- [WORK TO COMPLETE] Set down each entry as it stands. Skip the pictures.

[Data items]
▼

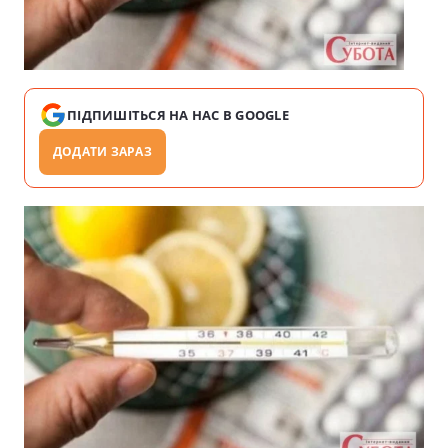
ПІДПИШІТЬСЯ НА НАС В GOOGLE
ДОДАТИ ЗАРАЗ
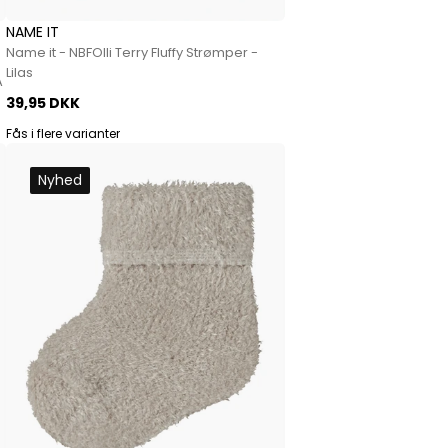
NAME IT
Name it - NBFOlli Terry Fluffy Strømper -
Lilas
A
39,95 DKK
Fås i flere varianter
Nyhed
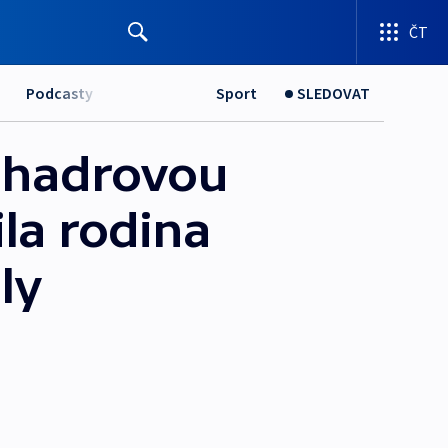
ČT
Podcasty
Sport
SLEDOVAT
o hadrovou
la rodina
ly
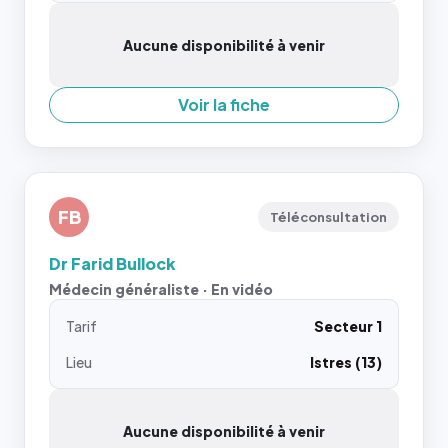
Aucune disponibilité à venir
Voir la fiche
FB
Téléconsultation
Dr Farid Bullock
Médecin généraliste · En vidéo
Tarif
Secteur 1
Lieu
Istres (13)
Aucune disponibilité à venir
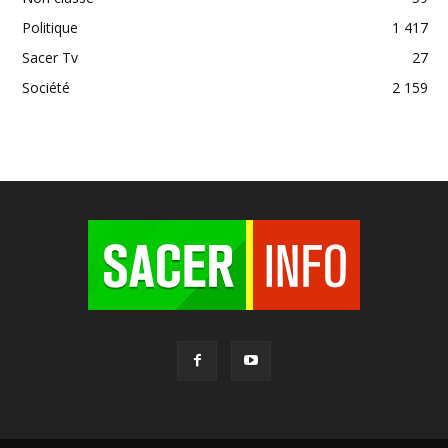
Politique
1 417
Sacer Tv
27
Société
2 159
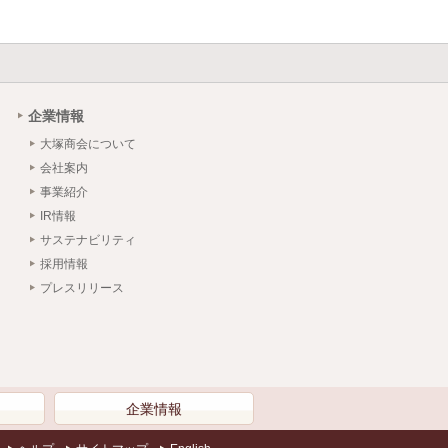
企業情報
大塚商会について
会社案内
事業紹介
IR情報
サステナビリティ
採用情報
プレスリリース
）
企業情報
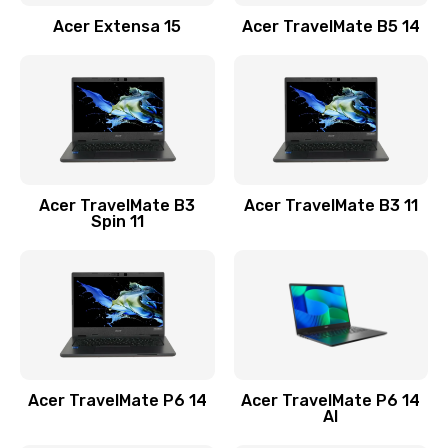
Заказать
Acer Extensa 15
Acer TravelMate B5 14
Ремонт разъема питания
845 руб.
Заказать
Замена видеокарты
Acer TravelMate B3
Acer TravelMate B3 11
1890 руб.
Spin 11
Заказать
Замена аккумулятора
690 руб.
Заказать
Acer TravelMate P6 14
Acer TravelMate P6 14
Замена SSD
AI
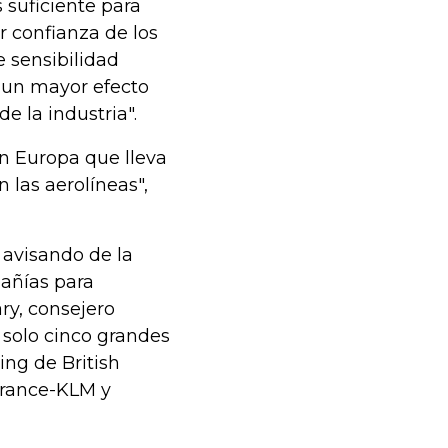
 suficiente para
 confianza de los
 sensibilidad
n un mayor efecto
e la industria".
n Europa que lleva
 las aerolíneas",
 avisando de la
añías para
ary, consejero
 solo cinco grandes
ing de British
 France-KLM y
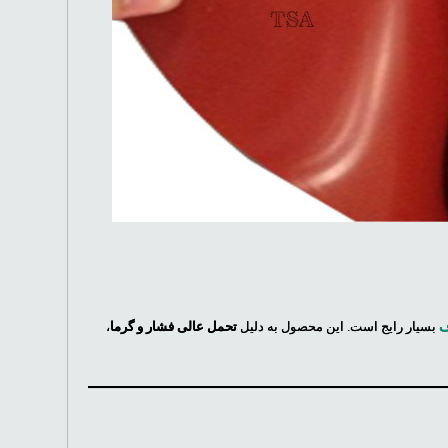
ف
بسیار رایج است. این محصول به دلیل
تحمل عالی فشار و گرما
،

▲

- [SOLUTION FOR THIS EXERCISE]
ПІДПИШІТЬСЯ НА НАС В GOOGLE
ДОДАТИ ЗАРАЗ
NAME IT
Name it - NBFOlli Terry Fluffy Strømper -
Lilas
A
39,95 DKK
Fås i flere varianter
Nyhed
ČT
Podcasty
Sport
SLEDOVAT
o hadrovou
la rodina
ly
Aucune disponibilité à venir
Voir la fiche
FB
Téléconsultation
Dr Farid Bullock
Médecin généraliste · En vidéo
Tarif
Secteur 1
Lieu
Istres (13)
Aucune disponibilité à venir
Politique
1 417
Sacer Tv
27
Société
2 159
企業情報
大塚商会について
会社案内
事業紹介
IR情報
サステナビリティ
採用情報
プレスリリース
）
企業情報
Заказать
Acer Extensa 15
Acer TravelMate B5 14
Ремонт разъема питания
845 руб.
Заказать
Замена видеокарты
Acer TravelMate B3
Acer TravelMate B3 11
1890 руб.
Spin 11
Заказать
Замена аккумулятора
690 руб.
Заказать
Acer TravelMate P6 14
Acer TravelMate P6 14
Замена SSD
AI
 suficiente para
 confianza de los
 sensibilidad
n un mayor efecto
e la industria".
n Europa que lleva
 las aerolíneas",
 avisando de la
añías para
ary, consejero
 solo cinco grandes
ing de British
 France-KLM y
ف
بسیار رایج است. این محصول به دلیل
تحمل عالی فشار و گرما
،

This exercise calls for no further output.